(Excerpts from a dataset)
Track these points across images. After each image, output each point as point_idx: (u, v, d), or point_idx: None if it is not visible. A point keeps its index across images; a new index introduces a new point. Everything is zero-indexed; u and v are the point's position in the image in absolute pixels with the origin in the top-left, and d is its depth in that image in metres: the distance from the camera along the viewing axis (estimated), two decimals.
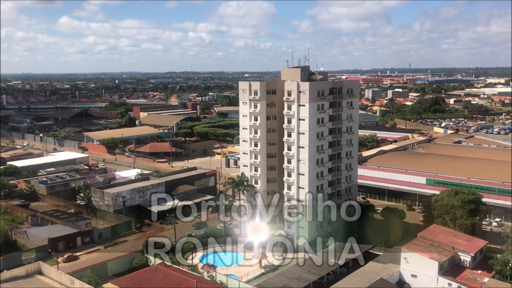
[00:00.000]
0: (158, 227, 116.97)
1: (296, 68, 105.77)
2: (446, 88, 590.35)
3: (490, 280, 79.45)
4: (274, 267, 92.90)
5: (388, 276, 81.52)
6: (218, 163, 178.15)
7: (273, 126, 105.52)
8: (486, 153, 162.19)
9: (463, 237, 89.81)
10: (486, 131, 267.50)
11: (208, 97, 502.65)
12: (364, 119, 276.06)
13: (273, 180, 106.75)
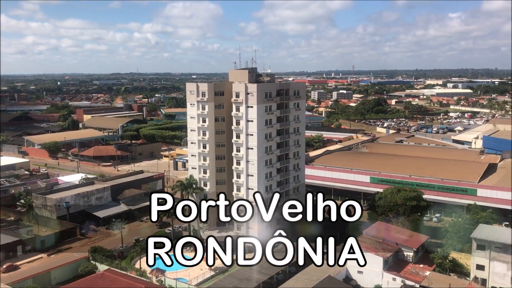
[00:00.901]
0: (105, 233, 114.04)
1: (243, 70, 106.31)
2: (388, 90, 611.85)
3: (431, 273, 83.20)
4: (224, 269, 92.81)
5: (336, 273, 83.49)
6: (165, 166, 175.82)
7: (221, 128, 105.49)
8: (426, 152, 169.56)
9: (406, 233, 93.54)
10: (426, 131, 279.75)
11: (154, 99, 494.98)
12: (310, 120, 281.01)
13: (222, 182, 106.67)
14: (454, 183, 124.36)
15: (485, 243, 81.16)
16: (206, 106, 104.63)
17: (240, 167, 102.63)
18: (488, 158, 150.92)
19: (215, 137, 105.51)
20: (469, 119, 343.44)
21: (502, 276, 79.54)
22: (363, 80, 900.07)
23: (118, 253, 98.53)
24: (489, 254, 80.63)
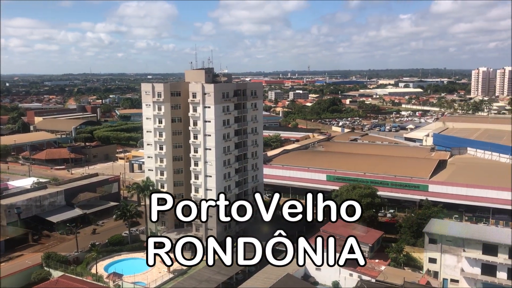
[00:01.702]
0: (59, 238, 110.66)
1: (200, 70, 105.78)
2: (343, 90, 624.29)
3: (387, 267, 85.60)
4: (183, 271, 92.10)
5: (294, 271, 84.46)
6: (121, 168, 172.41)
7: (178, 129, 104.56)
8: (380, 150, 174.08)
9: (362, 229, 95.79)
10: (379, 129, 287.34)
11: (109, 100, 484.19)
12: (268, 120, 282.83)
13: (180, 183, 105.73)
14: (406, 179, 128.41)
15: (436, 237, 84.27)
16: (162, 107, 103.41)
17: (198, 168, 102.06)
18: (438, 155, 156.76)
19: (172, 138, 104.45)
20: (420, 117, 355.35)
21: (452, 268, 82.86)
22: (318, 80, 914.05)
23: (73, 259, 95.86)
24: (441, 247, 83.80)
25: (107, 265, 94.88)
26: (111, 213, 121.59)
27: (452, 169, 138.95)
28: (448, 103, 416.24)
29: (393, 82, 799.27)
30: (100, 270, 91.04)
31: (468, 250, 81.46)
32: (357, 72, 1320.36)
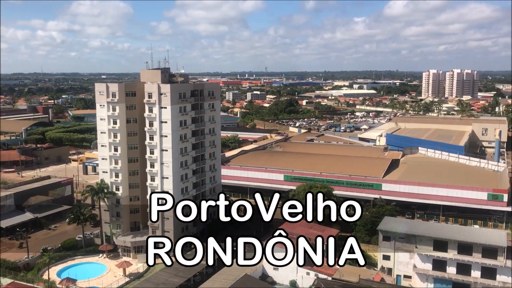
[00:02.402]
0: (8, 244, 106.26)
1: (156, 70, 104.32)
2: (299, 91, 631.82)
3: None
4: (139, 274, 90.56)
5: (252, 271, 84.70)
6: (74, 170, 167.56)
7: (133, 130, 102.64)
8: (335, 150, 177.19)
9: (318, 228, 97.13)
10: (334, 130, 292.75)
11: (61, 100, 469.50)
12: (225, 121, 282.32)
13: (135, 185, 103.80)
14: (361, 178, 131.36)
15: (390, 234, 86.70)
16: (117, 107, 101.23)
17: (154, 170, 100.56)
18: (391, 155, 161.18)
19: (127, 139, 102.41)
20: (374, 118, 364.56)
21: (405, 265, 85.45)
22: (275, 81, 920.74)
23: (23, 265, 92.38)
24: (394, 244, 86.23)
25: (60, 270, 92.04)
26: (64, 216, 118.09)
27: (404, 168, 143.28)
28: (400, 104, 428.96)
29: (348, 83, 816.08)
30: (52, 275, 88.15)
31: (420, 247, 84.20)
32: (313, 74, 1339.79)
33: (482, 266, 79.48)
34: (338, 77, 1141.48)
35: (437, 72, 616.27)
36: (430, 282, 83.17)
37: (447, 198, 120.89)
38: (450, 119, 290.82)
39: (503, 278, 77.93)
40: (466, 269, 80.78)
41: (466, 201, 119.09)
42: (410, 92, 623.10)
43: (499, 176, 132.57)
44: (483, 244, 79.89)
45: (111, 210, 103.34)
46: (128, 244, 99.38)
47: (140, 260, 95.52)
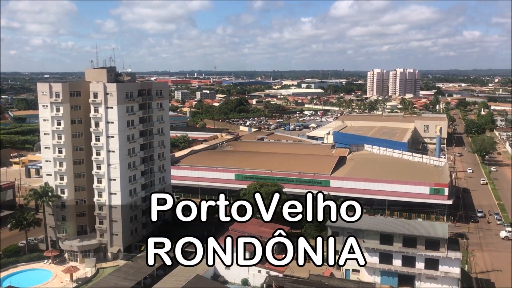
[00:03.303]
0: None
1: (101, 69, 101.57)
2: (249, 90, 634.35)
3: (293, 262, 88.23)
4: (87, 279, 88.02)
5: (204, 271, 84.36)
6: (16, 173, 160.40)
7: (79, 130, 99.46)
8: (285, 148, 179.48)
9: (269, 226, 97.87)
10: (284, 128, 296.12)
11: (1, 101, 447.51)
12: (175, 120, 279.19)
13: (81, 188, 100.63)
14: (310, 176, 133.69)
15: (338, 230, 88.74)
16: (60, 108, 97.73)
17: (101, 172, 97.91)
18: (338, 152, 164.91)
19: (72, 141, 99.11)
20: (321, 116, 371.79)
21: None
22: (225, 80, 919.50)
23: None
24: (342, 239, 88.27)
25: (2, 278, 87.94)
26: (6, 222, 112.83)
27: (351, 165, 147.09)
28: (347, 102, 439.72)
29: (296, 83, 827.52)
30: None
31: (367, 241, 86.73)
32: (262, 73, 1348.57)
33: (426, 257, 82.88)
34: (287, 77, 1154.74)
35: (381, 71, 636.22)
36: (377, 275, 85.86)
37: (392, 193, 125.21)
38: (393, 116, 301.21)
39: (445, 268, 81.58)
40: (410, 261, 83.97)
41: (410, 196, 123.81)
42: (356, 91, 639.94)
43: (440, 171, 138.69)
44: (426, 237, 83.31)
45: (56, 214, 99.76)
46: (75, 249, 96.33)
47: (88, 265, 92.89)
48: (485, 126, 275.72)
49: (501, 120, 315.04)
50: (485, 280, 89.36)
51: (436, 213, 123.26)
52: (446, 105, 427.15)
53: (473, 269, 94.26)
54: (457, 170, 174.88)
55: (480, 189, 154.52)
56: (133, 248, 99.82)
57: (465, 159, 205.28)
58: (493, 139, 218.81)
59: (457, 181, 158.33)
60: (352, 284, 79.85)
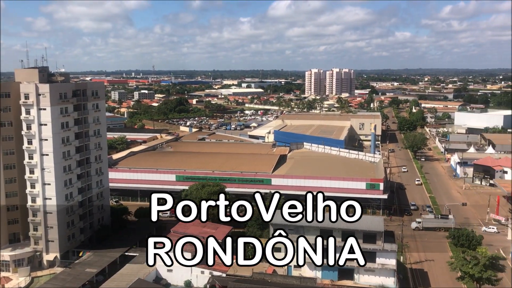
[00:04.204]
0: None
1: (33, 69, 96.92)
2: (189, 89, 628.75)
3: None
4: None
5: (145, 275, 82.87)
6: None
7: (9, 134, 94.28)
8: (227, 148, 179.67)
9: (212, 226, 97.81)
10: (225, 128, 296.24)
11: None
12: (112, 121, 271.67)
13: (13, 194, 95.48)
14: (251, 174, 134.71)
15: (280, 227, 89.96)
16: None
17: (35, 176, 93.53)
18: (279, 150, 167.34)
19: (1, 144, 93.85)
20: (262, 116, 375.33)
21: None
22: (164, 80, 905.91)
23: None
24: None
25: None
26: None
27: (292, 163, 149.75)
28: (286, 102, 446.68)
29: (236, 82, 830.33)
30: None
31: (308, 237, 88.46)
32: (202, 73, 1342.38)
33: (364, 250, 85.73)
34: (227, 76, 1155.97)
35: (318, 71, 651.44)
36: (318, 270, 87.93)
37: (330, 189, 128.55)
38: (331, 115, 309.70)
39: (381, 260, 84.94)
40: None
41: (348, 191, 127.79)
42: (295, 90, 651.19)
43: (375, 167, 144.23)
44: (363, 230, 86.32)
45: None
46: (7, 258, 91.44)
47: (22, 274, 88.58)
48: (416, 123, 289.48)
49: (430, 117, 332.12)
50: (419, 270, 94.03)
51: (373, 207, 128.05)
52: (380, 104, 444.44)
53: (408, 260, 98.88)
54: (391, 165, 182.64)
55: (414, 184, 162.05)
56: (70, 254, 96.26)
57: (398, 154, 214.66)
58: (424, 135, 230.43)
59: (391, 176, 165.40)
60: (294, 280, 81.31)
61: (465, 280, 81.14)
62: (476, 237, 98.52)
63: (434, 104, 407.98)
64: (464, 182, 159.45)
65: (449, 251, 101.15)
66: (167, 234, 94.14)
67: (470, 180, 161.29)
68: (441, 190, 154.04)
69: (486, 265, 78.43)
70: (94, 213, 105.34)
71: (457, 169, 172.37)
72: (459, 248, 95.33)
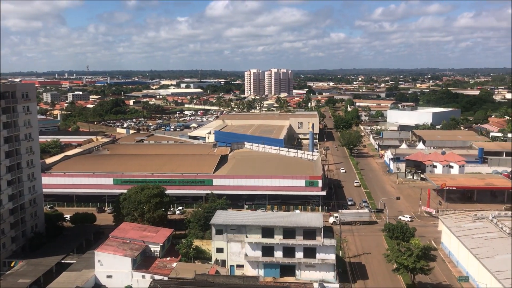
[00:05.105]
0: None
1: None
2: (125, 90, 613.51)
3: (178, 264, 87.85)
4: None
5: (84, 282, 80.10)
6: None
7: None
8: (166, 149, 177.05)
9: (152, 229, 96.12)
10: (164, 129, 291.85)
11: None
12: (44, 124, 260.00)
13: None
14: (193, 176, 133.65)
15: (222, 227, 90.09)
16: None
17: None
18: (220, 151, 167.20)
19: None
20: (202, 116, 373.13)
21: (238, 255, 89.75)
22: (99, 80, 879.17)
23: None
24: (226, 237, 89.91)
25: None
26: None
27: (233, 163, 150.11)
28: (226, 102, 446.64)
29: (175, 82, 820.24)
30: None
31: (250, 236, 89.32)
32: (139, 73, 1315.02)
33: (304, 247, 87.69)
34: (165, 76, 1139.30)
35: (257, 71, 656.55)
36: (261, 268, 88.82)
37: (271, 187, 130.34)
38: (270, 115, 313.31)
39: (321, 256, 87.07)
40: (291, 252, 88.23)
41: (288, 189, 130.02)
42: (234, 90, 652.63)
43: (313, 164, 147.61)
44: (304, 227, 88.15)
45: None
46: None
47: None
48: (352, 122, 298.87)
49: (365, 115, 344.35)
50: (357, 263, 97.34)
51: (312, 204, 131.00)
52: (317, 103, 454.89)
53: (347, 254, 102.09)
54: (328, 163, 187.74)
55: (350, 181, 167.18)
56: (1, 265, 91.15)
57: (335, 152, 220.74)
58: (359, 133, 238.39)
59: (329, 173, 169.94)
60: (237, 279, 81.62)
61: (400, 271, 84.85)
62: (409, 229, 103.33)
63: (368, 102, 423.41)
64: (397, 177, 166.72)
65: (385, 244, 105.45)
66: (105, 240, 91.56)
67: (402, 175, 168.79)
68: (376, 185, 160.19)
69: (419, 256, 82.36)
70: (26, 220, 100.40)
71: (391, 165, 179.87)
72: (394, 241, 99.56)
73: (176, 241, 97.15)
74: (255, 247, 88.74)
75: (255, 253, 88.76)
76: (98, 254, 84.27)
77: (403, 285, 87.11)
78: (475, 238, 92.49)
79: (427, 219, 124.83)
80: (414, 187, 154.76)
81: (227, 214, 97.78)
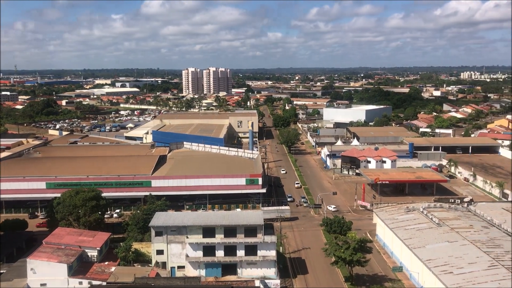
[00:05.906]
0: None
1: None
2: (57, 90, 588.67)
3: (117, 268, 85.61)
4: None
5: None
6: None
7: None
8: (102, 151, 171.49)
9: (88, 234, 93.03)
10: (99, 130, 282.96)
11: None
12: None
13: None
14: (130, 177, 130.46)
15: (162, 229, 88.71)
16: None
17: None
18: (158, 151, 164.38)
19: None
20: (139, 116, 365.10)
21: (178, 256, 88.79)
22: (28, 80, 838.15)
23: None
24: (166, 238, 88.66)
25: None
26: None
27: (172, 163, 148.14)
28: (164, 101, 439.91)
29: (110, 82, 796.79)
30: None
31: (191, 236, 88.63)
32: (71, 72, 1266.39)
33: (246, 244, 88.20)
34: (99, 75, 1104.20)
35: (195, 70, 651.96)
36: (202, 268, 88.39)
37: (212, 187, 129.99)
38: (210, 114, 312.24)
39: (262, 253, 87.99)
40: (232, 250, 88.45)
41: (229, 188, 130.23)
42: (172, 89, 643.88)
43: (254, 163, 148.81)
44: (244, 225, 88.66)
45: None
46: None
47: None
48: (290, 120, 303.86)
49: (302, 113, 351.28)
50: (298, 259, 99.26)
51: (253, 202, 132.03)
52: (256, 102, 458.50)
53: (287, 250, 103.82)
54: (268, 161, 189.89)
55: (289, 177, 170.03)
56: None
57: (274, 149, 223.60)
58: (296, 131, 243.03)
59: (269, 171, 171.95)
60: (178, 281, 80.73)
61: (339, 264, 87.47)
62: (346, 223, 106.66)
63: (304, 101, 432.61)
64: (334, 172, 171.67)
65: (324, 238, 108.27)
66: (38, 247, 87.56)
67: (339, 171, 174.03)
68: (314, 181, 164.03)
69: (356, 249, 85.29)
70: None
71: (327, 161, 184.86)
72: (332, 235, 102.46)
73: (114, 245, 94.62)
74: (196, 248, 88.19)
75: (196, 253, 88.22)
76: (31, 261, 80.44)
77: (341, 278, 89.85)
78: (407, 230, 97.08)
79: (363, 212, 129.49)
80: (349, 182, 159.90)
81: (167, 215, 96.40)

● **Task instructions**: Above are the records; copy exactly the lines from the one with "5: (388, 276, 81.52)" through the one with "24: (489, 254, 80.63)", including both, and nothing more. Leave out pictures.

● **Answer section**:
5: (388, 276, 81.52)
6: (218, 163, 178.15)
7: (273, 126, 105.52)
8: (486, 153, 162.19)
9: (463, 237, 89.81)
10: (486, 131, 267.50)
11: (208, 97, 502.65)
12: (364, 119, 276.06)
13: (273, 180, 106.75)
[00:00.901]
0: (105, 233, 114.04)
1: (243, 70, 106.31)
2: (388, 90, 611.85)
3: (431, 273, 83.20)
4: (224, 269, 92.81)
5: (336, 273, 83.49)
6: (165, 166, 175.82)
7: (221, 128, 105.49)
8: (426, 152, 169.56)
9: (406, 233, 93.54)
10: (426, 131, 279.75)
11: (154, 99, 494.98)
12: (310, 120, 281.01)
13: (222, 182, 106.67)
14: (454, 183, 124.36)
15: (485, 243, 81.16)
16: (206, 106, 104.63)
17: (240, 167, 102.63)
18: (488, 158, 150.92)
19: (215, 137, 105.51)
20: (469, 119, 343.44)
21: (502, 276, 79.54)
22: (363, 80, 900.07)
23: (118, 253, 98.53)
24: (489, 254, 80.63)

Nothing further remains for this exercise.